ComfyUI-GGUF, for loading GGUF versions of the models. See note below.
ComfyUI_Essentials, for the "Simple Math" node. Needed to add two numbers.
rgthree-comfy, for the convenient PowerLoraLoader, but can be replaced with native Lora loaders if you like.

Here is a comparison of images generated with plain ZIT (top row, 8 steps), then with Z+Z with ZIT steps to replace set to 1 (next 4 rows, where e.g. 8/1/3 means ZIT steps target = 8, ZIT steps to replace = 1, Z-Image steps = 3), and finally with plain Z-Image (bottom row, 32 steps). Prompt: "photo of an attractive middle-aged woman sitting in a cafe in tuscany", generated at 1024x1024 (but scaled down here). Average generation times are given in the labels (with an RTX 5060Ti 16GB).

As you see, the plain ZIT run suffers from a lack of variabilty. The image composition is almost the same, and the person has the same face, regardless of seed. Replacing the first ZIT step with just one Z-Image step already provides much more varied image composition, though the faces still look similar. Doing more Z-Image steps increases variation of the faces as well, at the cost of generation time of course.
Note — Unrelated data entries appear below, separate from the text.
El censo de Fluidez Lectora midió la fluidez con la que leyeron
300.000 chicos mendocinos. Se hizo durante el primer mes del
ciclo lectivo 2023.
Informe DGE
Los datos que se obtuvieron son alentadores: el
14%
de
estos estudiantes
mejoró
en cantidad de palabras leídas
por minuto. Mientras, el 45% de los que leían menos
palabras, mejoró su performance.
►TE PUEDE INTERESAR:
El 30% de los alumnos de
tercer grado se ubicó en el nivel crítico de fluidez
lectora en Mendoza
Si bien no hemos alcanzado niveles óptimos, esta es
The full Z-Image run takes much longer, and personally I feel the faces lack detail compared to ZIT and Z+Z, though perhaps this could be fixed by running it with 40-50 steps.

To increase variability even more, you can replace more than just the first ZIT step with Z-Image steps. Here's a comparison with ZIT steps to replace = 2.

I feel variability of composition and faces is on the same level as the full Z-Image output, even with Z-image steps = 2. However, using such a low number of Z-Image steps has a side effect. This basically forces Z-Image to run with an aggressive denoising schedule, but it's not made for that. It's not a Turbo model! My vague theory is that the leftover noise that gets passed down to the ZIT phase is not quite right, and ZIT tries to make sense of it in its own way, which produces some overly complicated patterns on the person's clothing, and elevated visual noise in the background. (In a sense it acts like an "add detail" filter, though it's probably unwanted.) But this is easily fixed by upping the Z-Image steps just a bit, e.g. the 8/2/4 generations already look pretty clean again.

I would recommend setting ZIT steps to replace to 1 or 2, but just for the fun of it, here's what happens if you go higher. This is the outcome of ZIT steps to replace = 4.

The issue with the visual noise and overly intricate patterns is becoming very obvious now, and it takes quite a number of Z-Image steps to alleviate that. As there isn't really much added variability, this only makes sense if you like this side effect for artistic reasons. 😉

One drawback of this workflow is that it has to load the Z-Image and ZIT models in turn. If you don't have enough VRAM, then this can add considerably to the image generation times. That's why the attached workflow is set up to use GGUFs. With 16GB VRAM, then both models can mostly stay loaded in the GPU. If you have more VRAM, you can try using the full BF16 models instead, which should lead to some reduction in generation time - if both models can stay in VRAM.

Technical Note: It took some experimenting getting the noise schedules for the two passes to match up. The workflow is currently fixed to use the Euler sampler with the "simple" scheduler, I haven't tested with others. I suspect the sampler can be replaced, but changing the scheduler might break the handover between the Z-Image and ZIT passes.